# 224 Valkyrie



## Capt. Marcus Canales (Aug 25, 2005)

Won a really nice BLO rifle in 224 Valkyrie.....anyone have one and what mags are yall using?

















Sent from my SM-G892A using Tapatalk


----------



## Capt. Marcus Canales (Aug 25, 2005)

Should have been BRO......can't edit

Sent from my SM-G892A using Tapatalk


----------



## Bigj (Jul 22, 2007)

AR15 post to work


----------



## Capt. Marcus Canales (Aug 25, 2005)

Was doing a little reading, looks like the 6.8spc is the parent round....may have to try and find some pmags

Sent from my SM-G892A using Tapatalk


----------



## Csafisher (Nov 16, 2010)

Capt. Marcus Canales said:


> Was doing a little reading, looks like the 6.8spc is the parent round....may have to try and find some pmags
> 
> Sent from my SM-G892A using Tapatalk


From what I understand the 6.8 mags work better.


----------



## RedXCross (Aug 7, 2005)

## DATA SUPPLIED:
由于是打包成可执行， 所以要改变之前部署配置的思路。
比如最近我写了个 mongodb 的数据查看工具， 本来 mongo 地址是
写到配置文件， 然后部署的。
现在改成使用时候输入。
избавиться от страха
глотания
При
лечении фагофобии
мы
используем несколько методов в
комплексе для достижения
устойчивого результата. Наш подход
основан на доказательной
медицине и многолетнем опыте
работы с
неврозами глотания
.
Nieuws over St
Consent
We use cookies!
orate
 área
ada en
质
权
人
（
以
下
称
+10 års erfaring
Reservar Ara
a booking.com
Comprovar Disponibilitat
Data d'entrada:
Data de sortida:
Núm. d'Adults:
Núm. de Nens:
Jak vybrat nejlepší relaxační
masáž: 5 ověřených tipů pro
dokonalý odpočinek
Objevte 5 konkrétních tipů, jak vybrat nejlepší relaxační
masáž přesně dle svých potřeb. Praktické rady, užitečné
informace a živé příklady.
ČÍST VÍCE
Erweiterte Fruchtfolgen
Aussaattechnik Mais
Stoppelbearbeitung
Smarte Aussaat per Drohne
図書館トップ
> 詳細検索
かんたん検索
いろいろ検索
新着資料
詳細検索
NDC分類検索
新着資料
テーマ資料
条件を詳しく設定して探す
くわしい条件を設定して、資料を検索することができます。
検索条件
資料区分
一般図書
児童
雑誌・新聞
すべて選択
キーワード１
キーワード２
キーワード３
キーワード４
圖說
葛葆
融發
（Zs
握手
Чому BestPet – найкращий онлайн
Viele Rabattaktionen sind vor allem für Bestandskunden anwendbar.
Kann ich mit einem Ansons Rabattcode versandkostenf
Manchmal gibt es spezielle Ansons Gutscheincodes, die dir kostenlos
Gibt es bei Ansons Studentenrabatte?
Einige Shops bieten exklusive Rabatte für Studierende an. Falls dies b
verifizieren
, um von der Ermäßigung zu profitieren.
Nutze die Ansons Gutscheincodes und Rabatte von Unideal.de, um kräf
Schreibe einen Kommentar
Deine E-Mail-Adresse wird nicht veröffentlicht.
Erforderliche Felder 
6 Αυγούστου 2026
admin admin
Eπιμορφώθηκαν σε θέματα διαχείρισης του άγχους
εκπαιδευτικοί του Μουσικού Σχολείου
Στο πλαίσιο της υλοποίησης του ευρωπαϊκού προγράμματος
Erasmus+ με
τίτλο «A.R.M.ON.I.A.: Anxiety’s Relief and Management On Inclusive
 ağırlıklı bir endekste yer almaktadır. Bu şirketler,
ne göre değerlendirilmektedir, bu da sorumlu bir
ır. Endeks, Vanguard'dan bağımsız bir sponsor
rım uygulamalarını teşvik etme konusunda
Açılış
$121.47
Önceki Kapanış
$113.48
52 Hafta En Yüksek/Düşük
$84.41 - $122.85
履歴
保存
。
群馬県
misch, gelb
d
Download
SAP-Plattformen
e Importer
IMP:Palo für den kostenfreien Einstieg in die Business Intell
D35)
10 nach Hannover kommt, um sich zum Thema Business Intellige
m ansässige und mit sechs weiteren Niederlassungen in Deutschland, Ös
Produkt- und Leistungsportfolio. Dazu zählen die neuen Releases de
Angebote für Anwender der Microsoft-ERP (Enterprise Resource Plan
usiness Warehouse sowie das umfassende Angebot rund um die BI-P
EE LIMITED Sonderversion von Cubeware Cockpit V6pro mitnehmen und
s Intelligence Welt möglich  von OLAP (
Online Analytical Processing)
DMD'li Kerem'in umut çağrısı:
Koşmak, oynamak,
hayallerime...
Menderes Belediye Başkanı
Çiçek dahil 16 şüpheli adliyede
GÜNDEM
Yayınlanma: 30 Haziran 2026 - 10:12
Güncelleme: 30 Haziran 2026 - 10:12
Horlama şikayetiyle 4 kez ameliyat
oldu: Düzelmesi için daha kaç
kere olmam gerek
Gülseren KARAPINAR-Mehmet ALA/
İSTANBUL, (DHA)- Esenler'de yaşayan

## INSTRUCTIONS TO FOLLOW:
From the 224 Valkyrie forum thread, write out word for word the part that begins with the words containing "## Csafisher (Nov" and ends with "mags work better.".

## YOUR SOLUTION:
## Csafisher (Nov 16, 2010)

Capt. Marcus Canales said:


> Was doing a little reading, looks like the 6.8spc is the parent round....may have to try and find some pmags
> 
> Sent from my SM-G892A using Tapatalk


From what I understand the 6.8 mags work better.